With over two billion views, there is something special about the video for “November Rain.” Through this video, the song has reached well beyond Guns N’ Roses’ core audience. But again, we’ll stick to the song itself for the purpose of this analysis.
So when you listen to the song, don’t watch the video.
To listen to the music itself, the first thing that strikes one is that the vocal performance is quite ordinary in a way. Axl Rose stated that he wanted to sing the song in a way that would make anyone feel like they could sing along. Maybe that’s a stretch, but at any rate, the tone of the singing is meant to sound almost casual and off-the-cuff.
Let’s look at the first verse:
When I look into your eyes I can see a love restrained But darlin' when I hold you Don't you know I feel the same?
Nothin' lasts forever And we both know hearts can change And it's hard to hold a candle In the cold November rain
That line, “Nothin’ lasts forever,” hits upon the theme of “November Rain.” Namely, the song suggests that there is not state of permanence in romantic relationships, that everything is in constant flux. In such a state of uncertainty, one cannot “rest my head” in a secure relationship, when after all, “no one’s really sure who’s letting go today.”
Anway, what exactly does “November Rain” refer to? It could be depression, or a feeling of unwellness, which mars one’s ability to maintain satisfying relationships. It could also refer to the chaotic state one finds oneself in once such an intimate relationship has been severed.
Love is always coming, love is always going No one's really sure who's lettin' go today Walking away
If we could take the time to lay it on the line I could rest my head just knowin' that you were mine All mine
So if you want to love me then darlin' don't refrain Or I'll just end up walkin' in the cold November rain
Although love is always coming and going, it would be nice if the present relationship could achieve a state of permanence. The desire for this security is what makes the song sweet–when a couple agrees that their relationship is meaningful.
But the somber note that the song ends on suggests that it is not to be. Indeed, the coda of the song is ominous:
“Don’t you think that you need somebody? Don’t you think that you need someone? Everybody needs somebody, you’re not the only one.”

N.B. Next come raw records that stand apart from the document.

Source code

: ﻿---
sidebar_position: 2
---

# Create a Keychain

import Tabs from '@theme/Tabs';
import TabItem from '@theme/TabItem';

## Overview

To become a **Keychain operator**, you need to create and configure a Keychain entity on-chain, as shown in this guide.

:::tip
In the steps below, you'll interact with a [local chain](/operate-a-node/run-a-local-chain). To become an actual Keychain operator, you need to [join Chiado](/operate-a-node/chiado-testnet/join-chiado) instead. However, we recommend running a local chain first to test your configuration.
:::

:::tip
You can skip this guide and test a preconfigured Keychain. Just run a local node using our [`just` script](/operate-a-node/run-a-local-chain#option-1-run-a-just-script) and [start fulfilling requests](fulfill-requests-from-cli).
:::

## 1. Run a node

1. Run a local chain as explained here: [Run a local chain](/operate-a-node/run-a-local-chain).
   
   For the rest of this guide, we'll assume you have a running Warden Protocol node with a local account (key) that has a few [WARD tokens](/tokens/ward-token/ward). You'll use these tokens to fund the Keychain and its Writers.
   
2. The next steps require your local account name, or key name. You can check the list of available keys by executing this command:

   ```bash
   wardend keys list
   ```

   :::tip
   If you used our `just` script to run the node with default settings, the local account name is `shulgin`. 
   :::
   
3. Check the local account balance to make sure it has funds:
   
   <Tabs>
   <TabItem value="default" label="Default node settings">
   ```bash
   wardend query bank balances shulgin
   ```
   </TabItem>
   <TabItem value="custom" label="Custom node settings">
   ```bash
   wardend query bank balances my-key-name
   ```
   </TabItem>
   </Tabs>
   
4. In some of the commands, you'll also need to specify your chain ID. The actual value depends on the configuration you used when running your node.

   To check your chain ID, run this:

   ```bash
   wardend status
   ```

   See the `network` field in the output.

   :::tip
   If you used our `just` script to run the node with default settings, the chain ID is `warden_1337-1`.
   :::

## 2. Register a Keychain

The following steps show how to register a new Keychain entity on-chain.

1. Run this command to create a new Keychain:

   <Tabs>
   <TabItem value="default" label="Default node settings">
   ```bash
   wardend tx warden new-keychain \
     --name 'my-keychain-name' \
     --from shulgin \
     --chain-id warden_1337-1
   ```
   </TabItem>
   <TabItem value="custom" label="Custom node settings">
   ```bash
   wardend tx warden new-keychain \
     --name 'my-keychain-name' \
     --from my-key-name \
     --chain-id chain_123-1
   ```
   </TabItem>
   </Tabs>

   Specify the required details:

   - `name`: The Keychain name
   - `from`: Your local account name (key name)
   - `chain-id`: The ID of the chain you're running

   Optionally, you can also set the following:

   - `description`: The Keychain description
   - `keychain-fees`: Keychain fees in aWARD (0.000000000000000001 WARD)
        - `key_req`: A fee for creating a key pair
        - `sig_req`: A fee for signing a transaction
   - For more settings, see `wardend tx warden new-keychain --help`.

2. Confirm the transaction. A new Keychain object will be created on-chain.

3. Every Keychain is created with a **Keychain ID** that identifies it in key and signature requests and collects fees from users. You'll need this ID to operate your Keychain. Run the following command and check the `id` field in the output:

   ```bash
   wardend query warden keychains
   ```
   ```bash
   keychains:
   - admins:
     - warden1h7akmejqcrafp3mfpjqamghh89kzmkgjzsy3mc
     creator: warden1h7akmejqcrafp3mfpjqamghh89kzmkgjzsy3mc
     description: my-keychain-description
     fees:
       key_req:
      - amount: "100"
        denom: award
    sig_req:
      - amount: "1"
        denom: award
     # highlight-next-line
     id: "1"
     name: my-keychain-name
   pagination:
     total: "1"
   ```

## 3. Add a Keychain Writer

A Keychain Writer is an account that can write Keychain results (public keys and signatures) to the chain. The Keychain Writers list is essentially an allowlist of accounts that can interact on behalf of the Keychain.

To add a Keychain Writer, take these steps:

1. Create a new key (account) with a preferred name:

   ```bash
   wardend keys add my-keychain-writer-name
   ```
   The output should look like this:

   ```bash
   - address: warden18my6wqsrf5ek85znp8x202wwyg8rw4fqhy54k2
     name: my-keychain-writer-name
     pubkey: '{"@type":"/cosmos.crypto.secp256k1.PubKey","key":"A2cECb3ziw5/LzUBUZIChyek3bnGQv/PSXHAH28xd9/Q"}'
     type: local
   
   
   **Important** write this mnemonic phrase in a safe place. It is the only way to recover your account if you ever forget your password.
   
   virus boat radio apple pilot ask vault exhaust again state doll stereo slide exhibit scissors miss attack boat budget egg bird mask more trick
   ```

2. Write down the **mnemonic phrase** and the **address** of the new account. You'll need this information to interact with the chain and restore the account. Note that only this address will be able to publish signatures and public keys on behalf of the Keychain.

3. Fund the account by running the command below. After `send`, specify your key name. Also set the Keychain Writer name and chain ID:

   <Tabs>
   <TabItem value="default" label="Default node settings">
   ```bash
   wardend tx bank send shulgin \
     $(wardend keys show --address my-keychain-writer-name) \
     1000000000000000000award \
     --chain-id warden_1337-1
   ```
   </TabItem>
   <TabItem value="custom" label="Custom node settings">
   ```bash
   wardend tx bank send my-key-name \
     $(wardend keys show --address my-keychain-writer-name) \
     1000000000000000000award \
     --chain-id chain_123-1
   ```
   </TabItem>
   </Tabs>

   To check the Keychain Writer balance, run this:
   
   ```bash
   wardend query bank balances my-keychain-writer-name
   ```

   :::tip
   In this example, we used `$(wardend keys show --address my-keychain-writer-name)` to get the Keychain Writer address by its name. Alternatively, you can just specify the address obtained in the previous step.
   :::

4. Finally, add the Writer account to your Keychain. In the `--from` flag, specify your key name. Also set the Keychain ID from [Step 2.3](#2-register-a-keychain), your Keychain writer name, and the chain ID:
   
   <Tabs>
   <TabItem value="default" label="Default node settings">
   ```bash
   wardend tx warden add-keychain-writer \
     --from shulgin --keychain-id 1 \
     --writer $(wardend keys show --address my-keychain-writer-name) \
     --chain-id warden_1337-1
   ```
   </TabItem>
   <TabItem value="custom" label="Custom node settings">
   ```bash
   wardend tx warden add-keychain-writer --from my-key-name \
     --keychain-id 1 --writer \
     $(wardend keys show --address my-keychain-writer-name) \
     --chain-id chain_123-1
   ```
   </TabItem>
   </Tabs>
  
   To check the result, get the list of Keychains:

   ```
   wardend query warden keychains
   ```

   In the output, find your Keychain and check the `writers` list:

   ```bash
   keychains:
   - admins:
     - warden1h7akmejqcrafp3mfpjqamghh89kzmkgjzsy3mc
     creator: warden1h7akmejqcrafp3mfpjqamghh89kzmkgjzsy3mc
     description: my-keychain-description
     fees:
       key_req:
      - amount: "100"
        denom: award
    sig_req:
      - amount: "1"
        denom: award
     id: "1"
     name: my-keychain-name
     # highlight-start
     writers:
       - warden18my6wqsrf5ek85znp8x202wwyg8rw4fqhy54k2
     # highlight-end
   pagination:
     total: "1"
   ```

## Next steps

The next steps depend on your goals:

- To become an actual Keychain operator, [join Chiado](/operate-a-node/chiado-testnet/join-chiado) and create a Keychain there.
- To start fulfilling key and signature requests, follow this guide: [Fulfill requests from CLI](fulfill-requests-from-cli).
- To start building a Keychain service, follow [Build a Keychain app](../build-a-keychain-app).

Guns N’ Roses is famous for their codas (the end section which is different than the rest of the song). “Sweet Child O’ Mine” has a similar structure, which is to say, verse-chorse-verse-chorus-solo-coda.

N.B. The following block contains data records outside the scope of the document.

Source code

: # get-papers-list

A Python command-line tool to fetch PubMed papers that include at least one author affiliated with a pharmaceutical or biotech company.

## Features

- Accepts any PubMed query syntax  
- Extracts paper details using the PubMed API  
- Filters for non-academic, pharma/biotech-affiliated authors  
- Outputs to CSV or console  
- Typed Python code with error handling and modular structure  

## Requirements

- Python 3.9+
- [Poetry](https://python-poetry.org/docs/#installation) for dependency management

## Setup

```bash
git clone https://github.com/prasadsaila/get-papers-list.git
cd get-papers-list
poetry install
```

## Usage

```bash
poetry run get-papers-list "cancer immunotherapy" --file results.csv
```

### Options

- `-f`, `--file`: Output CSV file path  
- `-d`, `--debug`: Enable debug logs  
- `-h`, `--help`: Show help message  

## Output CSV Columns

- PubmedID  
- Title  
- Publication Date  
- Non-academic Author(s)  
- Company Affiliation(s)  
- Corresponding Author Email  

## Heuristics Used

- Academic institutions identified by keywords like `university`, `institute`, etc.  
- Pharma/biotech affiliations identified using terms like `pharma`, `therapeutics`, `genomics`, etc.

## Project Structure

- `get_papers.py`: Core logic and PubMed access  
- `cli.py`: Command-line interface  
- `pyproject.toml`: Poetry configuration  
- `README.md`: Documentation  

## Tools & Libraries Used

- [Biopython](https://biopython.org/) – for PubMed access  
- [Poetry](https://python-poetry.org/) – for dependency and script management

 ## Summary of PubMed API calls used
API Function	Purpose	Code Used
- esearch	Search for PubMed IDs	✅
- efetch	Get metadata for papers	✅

“November Rain’s” coda really changes the tone of the song and serves as an exclamation point. It seems to say that the conclusion of the rambling described in the main section of the song is ultimately loneliness. Because the end of a relationship is inevitable, that leaves one without any human connection. This poses the question:
“Don’t you think that you need somebody?”
The desolate tone of Slash’s guitar wailing in this end section seems to answer, “Yes, you do need someone.”